▸ **Dataset entries**
::::

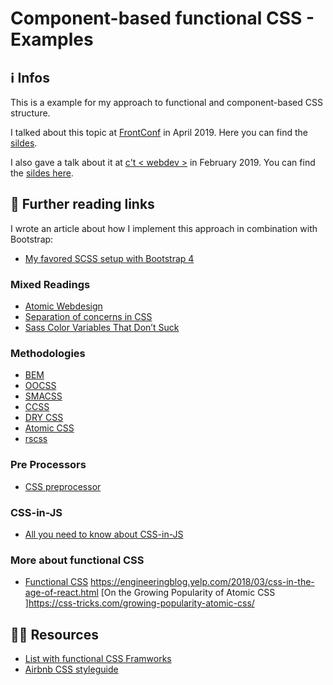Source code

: # Component-based functional CSS - Examples

## ℹ️ Infos 
This is a example for my approach to functional and component-based CSS structure. 

I talked about this topic at [FrontConf](https://frontconf.com/) in April 2019. Here you can find the [sildes](https://speakerdeck.com/programmiri/organise-your-styles-with-component-based-css-approach).

I also gave a talk about it at [c't < webdev >](https://ctwebdev.de/) in February 2019. You can find the [sildes here](https://speakerdeck.com/programmiri/my-approach-to-a-component-based-css-f601400d-28ff-4b74-b3e2-5009b768d236).

## 📖 Further reading links 

I wrote an article about how I implement this approach in combination with Bootstrap:
 - [My favored SCSS setup with Bootstrap 4](https://medium.com/@programmiri/my-favored-scss-setup-with-bootstrap-4-547e9ea290f8)

### Mixed Readings
- [Atomic Webdesign](http://bradfrost.com/blog/post/atomic-web-design/)
- [Separation of concerns in CSS](https://adamwathan.me/css-utility-classes-and-separation-of-concerns/)
- [Sass Color Variables That Don’t Suck](https://davidwalsh.name/sass-color-variables-dont-suck)

### Methodologies
- [BEM](https://css-tricks.com/bem-101/)
- [OOCSS](https://github.com/stubbornella/oocss/wiki)
- [SMACSS](https://smacss.com/)
- [CCSS](http://sathify.github.io/CCSS/)
- [DRY CSS](https://vanseodesign.com/css/dry-principles/)
- [Atomic CSS](https://css-tricks.com/lets-define-exactly-atomic-css/)
- [rscss](https://rscss.io)

### Pre Processors
- [CSS preprocessor](https://developer.mozilla.org/en-US/docs/Glossary/CSS_preprocessor)

### CSS-in-JS
- [All you need to know about CSS-in-JS](
https://hackernoon.com/all-you-need-to-know-about-css-in-js-984a72d48ebc)

### More about functional CSS
- [Functional CSS](https://www.mikecr.it/ramblings/functional-css/)
https://engineeringblog.yelp.com/2018/03/css-in-the-age-of-react.html
[On the Growing Popularity of Atomic CSS ]https://css-tricks.com/growing-popularity-atomic-css/

## 👩‍💻 Resources 
- [List with functional CSS Framworks](https://github.com/topics/functional-css)
- [Airbnb CSS styleguide](https://github.com/airbnb/css)
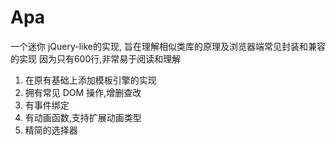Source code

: # Apa
一个迷你 jQuery-like的实现, 旨在理解相似类库的原理及浏览器端常见封装和兼容的实现
因为只有600行,非常易于阅读和理解

1. 在原有基础上添加模板引擎的实现
2. 拥有常见 DOM 操作,增删查改
3. 有事件绑定
4. 有动画函数,支持扩展动画类型
5. 精简的选择器

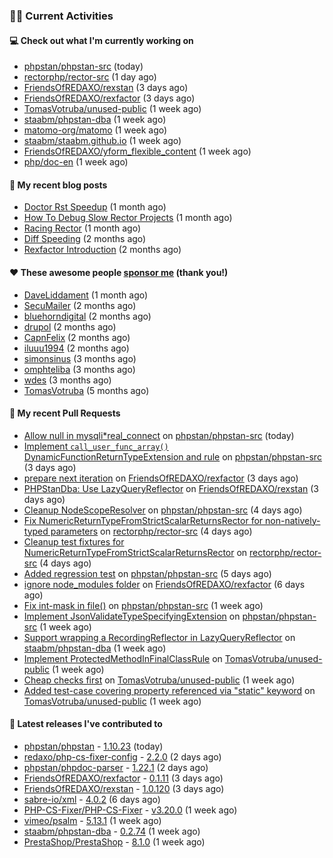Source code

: ### 👨‍💻 Current Activities


#### 💻 Check out what I'm currently working on

- [phpstan/phpstan-src](https://github.com/phpstan/phpstan-src) (today)
- [rectorphp/rector-src](https://github.com/rectorphp/rector-src) (1 day ago)
- [FriendsOfREDAXO/rexstan](https://github.com/FriendsOfREDAXO/rexstan) (3 days ago)
- [FriendsOfREDAXO/rexfactor](https://github.com/FriendsOfREDAXO/rexfactor) (3 days ago)
- [TomasVotruba/unused-public](https://github.com/TomasVotruba/unused-public) (1 week ago)
- [staabm/phpstan-dba](https://github.com/staabm/phpstan-dba) (1 week ago)
- [matomo-org/matomo](https://github.com/matomo-org/matomo) (1 week ago)
- [staabm/staabm.github.io](https://github.com/staabm/staabm.github.io) (1 week ago)
- [FriendsOfREDAXO/yform_flexible_content](https://github.com/FriendsOfREDAXO/yform_flexible_content) (1 week ago)
- [php/doc-en](https://github.com/php/doc-en) (1 week ago)


#### 📜 My recent blog posts

- [Doctor Rst Speedup](https://staabm.github.io/2023/05/18/doctor-rst-speedup.html) (1 month ago)
- [How To Debug Slow Rector Projects](https://staabm.github.io/2023/05/10/how-to-debug-slow-rector-projects.html) (1 month ago)
- [Racing Rector](https://staabm.github.io/2023/05/06/racing-rector.html) (1 month ago)
- [Diff Speeding](https://staabm.github.io/2023/05/01/diff-speeding.html) (2 months ago)
- [Rexfactor Introduction](https://staabm.github.io/2023/04/09/rexfactor-introduction.html) (2 months ago)


#### ❤️ These awesome people [sponsor me](https://github.com/sponsors/staabm) (thank you!)

- [DaveLiddament](https://github.com/DaveLiddament) (1 month ago)
- [SecuMailer](https://github.com/SecuMailer) (2 months ago)
- [bluehorndigital](https://github.com/bluehorndigital) (2 months ago)
- [drupol](https://github.com/drupol) (2 months ago)
- [CapnFelix](https://github.com/CapnFelix) (2 months ago)
- [iluuu1994](https://github.com/iluuu1994) (2 months ago)
- [simonsinus](https://github.com/simonsinus) (3 months ago)
- [omphteliba](https://github.com/omphteliba) (3 months ago)
- [wdes](https://github.com/wdes) (3 months ago)
- [TomasVotruba](https://github.com/TomasVotruba) (5 months ago)


#### 🔨 My recent Pull Requests

- [Allow null in mysqli*real_connect](https://github.com/phpstan/phpstan-src/pull/2508) on [phpstan/phpstan-src](https://github.com/phpstan/phpstan-src) (today)
- [Implement `call_user_func_array()` DynamicFunctionReturnTypeExtension and rule](https://github.com/phpstan/phpstan-src/pull/2501) on [phpstan/phpstan-src](https://github.com/phpstan/phpstan-src) (3 days ago)
- [prepare next iteration](https://github.com/FriendsOfREDAXO/rexfactor/pull/98) on [FriendsOfREDAXO/rexfactor](https://github.com/FriendsOfREDAXO/rexfactor) (3 days ago)
- [PHPStanDba: Use LazyQueryReflector](https://github.com/FriendsOfREDAXO/rexstan/pull/533) on [FriendsOfREDAXO/rexstan](https://github.com/FriendsOfREDAXO/rexstan) (3 days ago)
- [Cleanup NodeScopeResolver](https://github.com/phpstan/phpstan-src/pull/2499) on [phpstan/phpstan-src](https://github.com/phpstan/phpstan-src) (4 days ago)
- [Fix NumericReturnTypeFromStrictScalarReturnsRector for non-natively-typed parameters](https://github.com/rectorphp/rector-src/pull/4380) on [rectorphp/rector-src](https://github.com/rectorphp/rector-src) (4 days ago)
- [Cleanup test fixtures for NumericReturnTypeFromStrictScalarReturnsRector](https://github.com/rectorphp/rector-src/pull/4379) on [rectorphp/rector-src](https://github.com/rectorphp/rector-src) (4 days ago)
- [Added regression test](https://github.com/phpstan/phpstan-src/pull/2496) on [phpstan/phpstan-src](https://github.com/phpstan/phpstan-src) (5 days ago)
- [ignore node_modules folder](https://github.com/FriendsOfREDAXO/rexfactor/pull/96) on [FriendsOfREDAXO/rexfactor](https://github.com/FriendsOfREDAXO/rexfactor) (6 days ago)
- [Fix int-mask in file()](https://github.com/phpstan/phpstan-src/pull/2492) on [phpstan/phpstan-src](https://github.com/phpstan/phpstan-src) (1 week ago)
- [Implement JsonValidateTypeSpecifyingExtension](https://github.com/phpstan/phpstan-src/pull/2491) on [phpstan/phpstan-src](https://github.com/phpstan/phpstan-src) (1 week ago)
- [Support wrapping a RecordingReflector in LazyQueryReflector](https://github.com/staabm/phpstan-dba/pull/607) on [staabm/phpstan-dba](https://github.com/staabm/phpstan-dba) (1 week ago)
- [Implement ProtectedMethodInFinalClassRule](https://github.com/TomasVotruba/unused-public/pull/68) on [TomasVotruba/unused-public](https://github.com/TomasVotruba/unused-public) (1 week ago)
- [Cheap checks first](https://github.com/TomasVotruba/unused-public/pull/67) on [TomasVotruba/unused-public](https://github.com/TomasVotruba/unused-public) (1 week ago)
- [Added test-case covering property referenced via &#34;static&#34; keyword](https://github.com/TomasVotruba/unused-public/pull/66) on [TomasVotruba/unused-public](https://github.com/TomasVotruba/unused-public) (1 week ago)


#### 🔭 Latest releases I've contributed to

- [phpstan/phpstan](https://github.com/phpstan/phpstan) - [1.10.23](https://github.com/phpstan/phpstan/releases/tag/1.10.23) (today)
- [redaxo/php-cs-fixer-config](https://github.com/redaxo/php-cs-fixer-config) - [2.2.0](https://github.com/redaxo/php-cs-fixer-config/releases/tag/2.2.0) (2 days ago)
- [phpstan/phpdoc-parser](https://github.com/phpstan/phpdoc-parser) - [1.22.1](https://github.com/phpstan/phpdoc-parser/releases/tag/1.22.1) (2 days ago)
- [FriendsOfREDAXO/rexfactor](https://github.com/FriendsOfREDAXO/rexfactor) - [0.1.11](https://github.com/FriendsOfREDAXO/rexfactor/releases/tag/0.1.11) (3 days ago)
- [FriendsOfREDAXO/rexstan](https://github.com/FriendsOfREDAXO/rexstan) - [1.0.120](https://github.com/FriendsOfREDAXO/rexstan/releases/tag/1.0.120) (3 days ago)
- [sabre-io/xml](https://github.com/sabre-io/xml) - [4.0.2](https://github.com/sabre-io/xml/releases/tag/4.0.2) (6 days ago)
- [PHP-CS-Fixer/PHP-CS-Fixer](https://github.com/PHP-CS-Fixer/PHP-CS-Fixer) - [v3.20.0](https://github.com/PHP-CS-Fixer/PHP-CS-Fixer/releases/tag/v3.20.0) (1 week ago)
- [vimeo/psalm](https://github.com/vimeo/psalm) - [5.13.1](https://github.com/vimeo/psalm/releases/tag/5.13.1) (1 week ago)
- [staabm/phpstan-dba](https://github.com/staabm/phpstan-dba) - [0.2.74](https://github.com/staabm/phpstan-dba/releases/tag/0.2.74) (1 week ago)
- [PrestaShop/PrestaShop](https://github.com/PrestaShop/PrestaShop) - [8.1.0](https://github.com/PrestaShop/PrestaShop/releases/tag/8.1.0) (1 week ago)
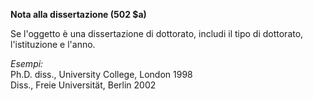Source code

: **Nota alla dissertazione&nbsp;(502 $a)**

Se l'oggetto è una dissertazione di dottorato, includi il tipo di dottorato, l'istituzione e l'anno.

_Esempi:_  
Ph.D. diss., University College, London 1998  
Diss., Freie Universität, Berlin 2002&nbsp;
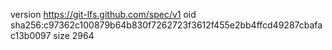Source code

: version https://git-lfs.github.com/spec/v1
oid sha256:c97362c100879b64b830f7262723f3612f455e2bb4ffcd49287cbafac13b0097
size 2964
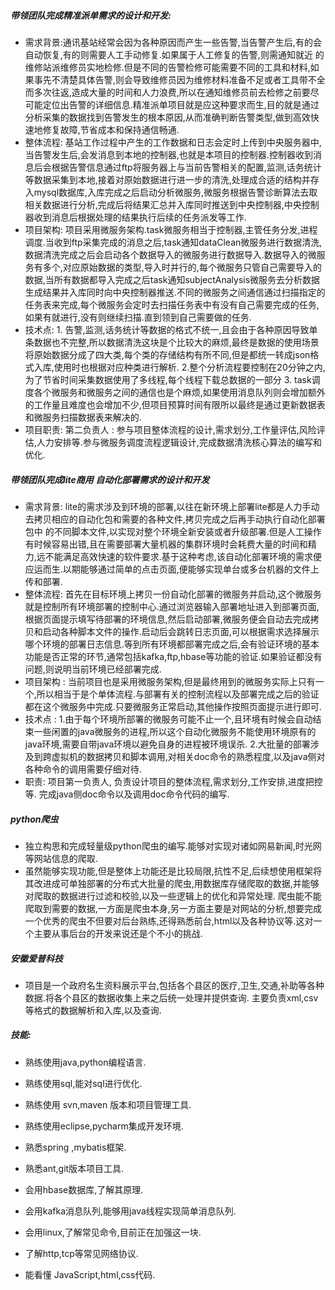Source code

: ##### 带领团队完成精准派单需求的设计和开发:
* 需求背景:通讯基站经常会因为各种原因而产生一些告警,当告警产生后,有的会自动恢复,有的则需要人工手动修复.如果属于人工修复的告警,则需通知就近
的维修站派维修员实地检修.但是不同的告警检修可能需要不同的工具和材料,如果事先不清楚具体告警,则会导致维修员因为维修材料准备不足或者工具带不全而多次往返,造成大量的时间和人力浪费,所以在通知维修员前去检修之前要尽可能定位出告警的详细信息.精准派单项目就是应这种要求而生,目的就是通过分析采集的数据找到告警发生的根本原因,从而准确判断告警类型,做到高效快速地修复故障,节省成本和保持通信畅通.
* 整体流程: 基站工作过程中产生的工作数据和日志会定时上传到中央服务器中,当告警发生后,会发消息到本地的控制器,也就是本项目的控制器.控制器收到消息后会根据告警信息通过ftp将服务器上与当前告警相关的配置,监测,话务统计等数据采集到本地,接着对原始数据进行进一步的清洗,处理成合适的结构并存入mysql数据库,入库完成之后启动分析微服务,微服务根据告警诊断算法去取相关数据进行分析,完成后将结果汇总并入库同时推送到中央控制器,中央控制器收到消息后根据处理的结果执行后续的任务派发等工作.
* 项目架构: 项目采用微服务架构.task微服务相当于控制器,主管任务分发,进程调度.当收到ftp采集完成的消息之后,task通知dataClean微服务进行数据清洗,数据清洗完成之后会启动各个数据导入的微服务进行数据导入.数据导入的微服务有多个,对应原始数据的类型,导入时并行的,每个微服务只管自己需要导入的数据,当所有数据都导入完成之后task通知subjectAnalysis微服务去分析数据生成结果并入库同时向中央控制器推送.不同的微服务之间通信通过扫描指定的任务表来完成,每个微服务会定时去扫描任务表中有没有自己需要完成的任务,如果有就进行,没有则继续扫描.直到领到自己需要做的任务.
* 技术点: 1. 告警,监测,话务统计等数据的格式不统一,且会由于各种原因导致单条数据也不完整,所以数据清洗这块是个比较大的麻烦,最终是数据的使用场景将原始数据分成了四大类,每个类的存储结构有所不同,但是都统一转成json格式入库,使用时也根据对应种类进行解析. 2.整个分析流程要控制在20分钟之内,为了节省时间采集数据使用了多线程,每个线程下载总数据的一部分  3. task调度各个微服务和微服务之间的通信也是个麻烦,如果使用消息队列则会增加额外的工作量且难度也会增加不少,但项目预算时间有限所以最终是通过更新数据表和微服务扫描数据表来解决的.  
* 项目职责: 第二负责人 : 参与项目整体流程的设计,需求划分,工作量评估,风险评估,人力安排等.参与微服务调度流程逻辑设计,完成数据清洗核心算法的编写和优化.
##### 带领团队完成lite商用 自动化部署需求的设计和开发
* 需求背景: lite的需求涉及到环境的部署,以往在新环境上部署lite都是人力手动去拷贝相应的自动化包和需要的各种文件,拷贝完成之后再手动执行自动化部署包中
的不同脚本文件,以实现对整个环境全新安装或者升级部署.但是人工操作有时候容易出错,且在需要部署大量机器的集群环境时会耗费大量的时间和精力,远不能满足高效快速的软件要求.基于这种考虑,该自动化部署环境的需求便应运而生.以期能够通过简单的点击页面,便能够实现单台或多台机器的文件上传和部署.
* 整体流程: 首先在目标环境上拷贝一份自动化部署的微服务并启动,这个微服务就是控制所有环境部署的控制中心.通过浏览器输入部署地址进入到部署页面,根据页面提示填写待部署的环境信息,然后启动部署,微服务便会自动去完成拷贝和启动各种脚本文件的操作.启动后会跳转日志页面,可以根据需求选择展示哪个环境的部署日志信息.等到所有环境都部署完成之后,会有验证环境的基本功能是否正常的环节,通常包括kafka,ftp,hbase等功能的验证.如果验证都没有问题,则说明当前环境已经部署完成.
* 项目架构 : 当前项目也是采用微服务架构,但是最终用到的微服务实际上只有一个,所以相当于是个单体流程.与部署有关的控制流程以及部署完成之后的验证都在这个微服务中完成.只要微服务正常启动,其他操作按照页面提示进行即可.
* 技术点 : 1.由于每个环境所部署的微服务可能不止一个,且环境有时候会自动结束一些闲置的java微服务的进程,所以这个自动化微服务不能使用环境原有的java环境,需要自带java环境以避免自身的进程被环境误杀. 2.大批量的部署涉及到跨虚拟机的数据拷贝和脚本调用,对相关doc命令的熟悉程度,以及java侧对各种命令的调用需要仔细对待. 
* 职责: 项目第一负责人, 负责设计项目的整体流程,需求划分,工作安排,进度把控等. 完成java侧doc命令以及调用doc命令代码的编写.
##### python爬虫
* 独立构思和完成轻量级python爬虫的编写.能够对实现对诸如网易新闻,时光网等网站信息的爬取.
* 虽然能够实现功能,但是整体上功能还是比较局限,抗性不足,后续想使用框架将其改进成可单独部署的分布式大批量的爬虫,用数据库存储爬取的数据,并能够对爬取的数据进行过滤和校验,以及一些逻辑上的优化和异常处理. 爬虫能不能爬取到需要的数据,一方面是爬虫本身,另一方面主要是对网站的分析,想要完成一个优秀的爬虫不但要对后台熟练,还得熟悉前台,html以及各种协议等.这对一个主要从事后台的开发来说还是个不小的挑战.
##### 安徽爱普科技
* 项目是一个政府名生资料展示平台,包括各个县区的医疗,卫生,交通,补助等各种数据.将各个县区的数据收集上来之后统一处理并提供查询. 主要负责xml,csv等格式的数据解析和入库,以及查询.



##### 技能:
* 熟练使用java,python编程语言.
* 熟练使用sql,能对sql进行优化. 
* 熟练使用 svn,maven 版本和项目管理工具. 
* 熟练使用eclipse,pycharm集成开发环境.

* 熟悉spring ,mybatis框架.
* 熟悉ant,git版本项目工具. 
* 会用hbase数据库,了解其原理.
* 会用kafka消息队列,能够用java线程实现简单消息队列.
* 会用linux,了解常见命令,目前正在加强这一块.
* 了解http,tcp等常见网络协议.
* 能看懂 JavaScript,html,css代码. 

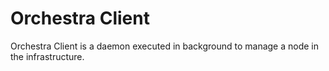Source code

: # Orchestra Client
Orchestra Client is a daemon executed in background to manage a node in the infrastructure.
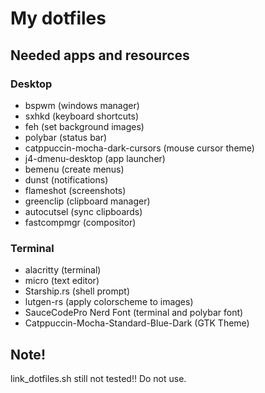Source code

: # My dotfiles

## Needed apps and resources

### Desktop
- bspwm (windows manager)
- sxhkd (keyboard shortcuts)
- feh (set background images)
- polybar (status bar)
- catppuccin-mocha-dark-cursors (mouse cursor theme)
- j4-dmenu-desktop (app launcher)
- bemenu (create menus)
- dunst (notifications)
- flameshot (screenshots)
- greenclip (clipboard manager)
- autocutsel (sync clipboards)
- fastcompmgr (compositor)

### Terminal
- alacritty (terminal)
- micro (text editor)
- Starship.rs (shell prompt)
- lutgen-rs (apply colorscheme to images)
- SauceCodePro Nerd Font (terminal and polybar font)
- Catppuccin-Mocha-Standard-Blue-Dark (GTK Theme)

## Note!

link_dotfiles.sh still not tested!! Do not use.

::::

▸ **Task item**
Copy out word for word everything in the items above from the line that contains "# Orchestra Client" down to the line that contains "## Needed apps and resources", including both of those lines. Omit the pictures from your copy.

▸ **Solution to this problem**
: # Orchestra Client
Orchestra Client is a daemon executed in background to manage a node in the infrastructure.
Source code

: # My dotfiles

## Needed apps and resources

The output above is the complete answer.